Problem details:
Can you return, word for word, the part of the forum thread on "jak kdy" starting at "## Enquiring Mind" and ending at "that in English."?

# Jak kdy, jak kdo, jak kde



## stelingo

The textbook I'm using introduces these 3 little phrases without explaining exactly what they mean or when it is appropriate to use them. From what I can understand you use them to deny a statement. Here are some examples from the book. How would you translate the replies?

Díváte se často na televizi? Jak kdy.  Do you watch TV often? Sometimes/not often/hardly ever (?)
Umí všichni Češi anglicky? Jak kdo.   Do all Czechs speak English? Not all of them.  (?)
Prodávají ve všech supermarketech knihy? Jak kde. Do they sell books in all supermarkets? Not all of them. (?)
Pijete kávu nebo čaj? Jak kdy. Do you drink coffee or tea? (?)


----------



## bibax

I should answer _"it depends"_ in English.

Little correction:

Um*ějí* všichni Češi anglicky?


----------



## Enquiring Mind

I agree with bibax: "it (all) depends" fits many of the contexts in which you'd meet this construction.  Similarly: "it varies".  You might, by the way, also see "jak co", and "jak ktery". 

   You asked what they mean, and for a translation of the replies. Literally (obviously): "how when?", "how who" etc., but (for learners of English) you can't translate it like that in English.

  Díváte se často na televizi? Jak kdy. Do you watch TV often?  It depends/it varies - sometimes (I watch it) more than others.

Umí všichni Češi anglicky? Jak kdo. Do all Czechs speak English?  It depends who they are - some do, some don't. 

Prodávají ve všech supermarketech knihy? Jak kde. Do they sell books in all supermarkets? It depends where you are - in some they do, in others they don't.

Pijete kávu nebo čaj? Jak kdy. Do you drink coffee or tea?  It depends on how I feel at the time, sometimes I might feel like coffee, at others times tea. 

Máte raději filmy s dabingem nebo s titulkami?  Jak co. Většinu filmů v originálním znění.   Do you prefer films dubbed or with subtitles?  It depends what it is.  (I prefer) most of them in the original.    

Nehody spíš pro zasmání. No jak který.  Accidents you have to laugh at,  but they make different people laugh in different ways/for different reasons. . 

Sport je skvělý! Ale jak který.  Sport is great, but they're all great in their different ways/for different reasons. 

 I hear this construction quite frequently - it's one of those cases where it's much neater and shorter in Czech than in English to convey the full meaning. 

  It can get quite complicated too if you use a construction with prepositions that mean you have to decline the kdo, co, který etc.  Look at these examples: 

Ztrácí muž o ženu zájem, když se s ním vyspí na prvním rande?  Jak který muž a jak o jakou ženu.

Data extracts:

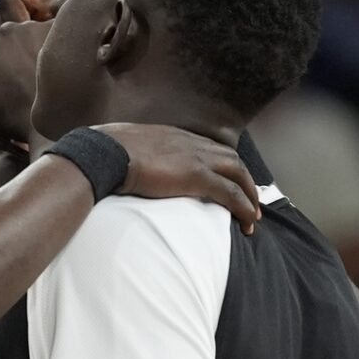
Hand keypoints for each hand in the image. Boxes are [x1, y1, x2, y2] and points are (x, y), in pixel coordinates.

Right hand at [0, 18, 51, 147]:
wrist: (51, 121)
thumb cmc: (13, 117)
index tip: (7, 86)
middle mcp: (5, 32)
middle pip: (6, 39)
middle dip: (12, 54)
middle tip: (26, 79)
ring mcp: (31, 28)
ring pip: (29, 33)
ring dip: (34, 48)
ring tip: (43, 75)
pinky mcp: (54, 29)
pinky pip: (52, 31)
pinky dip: (54, 44)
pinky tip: (60, 66)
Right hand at [97, 123, 262, 229]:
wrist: (105, 153)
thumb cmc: (105, 153)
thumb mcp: (124, 147)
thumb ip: (134, 154)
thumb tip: (124, 165)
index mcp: (174, 135)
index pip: (209, 148)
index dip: (223, 166)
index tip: (228, 181)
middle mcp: (191, 142)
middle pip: (231, 159)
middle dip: (245, 181)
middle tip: (250, 201)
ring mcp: (196, 158)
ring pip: (238, 174)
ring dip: (249, 196)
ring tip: (253, 217)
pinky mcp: (197, 176)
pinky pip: (230, 193)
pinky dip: (243, 207)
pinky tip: (247, 222)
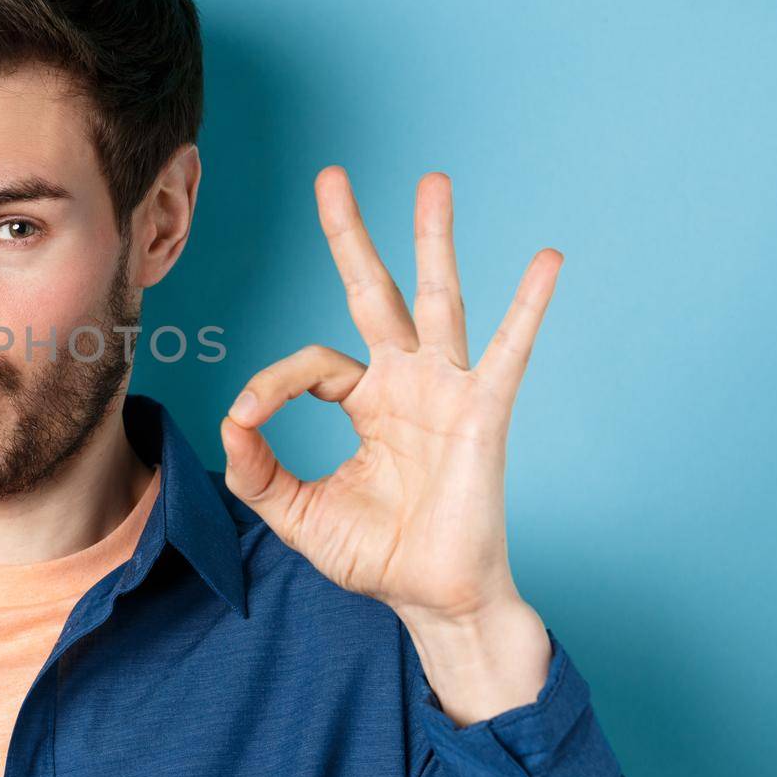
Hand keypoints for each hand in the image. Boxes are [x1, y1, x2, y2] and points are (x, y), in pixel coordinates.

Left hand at [220, 167, 559, 628]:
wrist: (431, 601)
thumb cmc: (375, 556)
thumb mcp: (295, 512)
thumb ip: (256, 468)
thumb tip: (228, 420)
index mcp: (366, 402)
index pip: (312, 365)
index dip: (272, 383)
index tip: (249, 416)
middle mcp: (406, 383)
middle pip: (376, 292)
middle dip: (352, 234)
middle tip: (332, 175)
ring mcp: (447, 391)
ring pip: (439, 300)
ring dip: (435, 240)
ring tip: (432, 181)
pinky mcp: (484, 413)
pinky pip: (510, 350)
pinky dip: (529, 306)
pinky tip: (547, 259)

Result:
## Enquiring Mind

I agree with bibax: "it (all) depends" fits many of the contexts in which you'd meet this construction.  Similarly: "it varies".  You might, by the way, also see "jak co", and "jak ktery". 

   You asked what they mean, and for a translation of the replies. Literally (obviously): "how when?", "how who" etc., but (for learners of English) you can't translate it like that in English.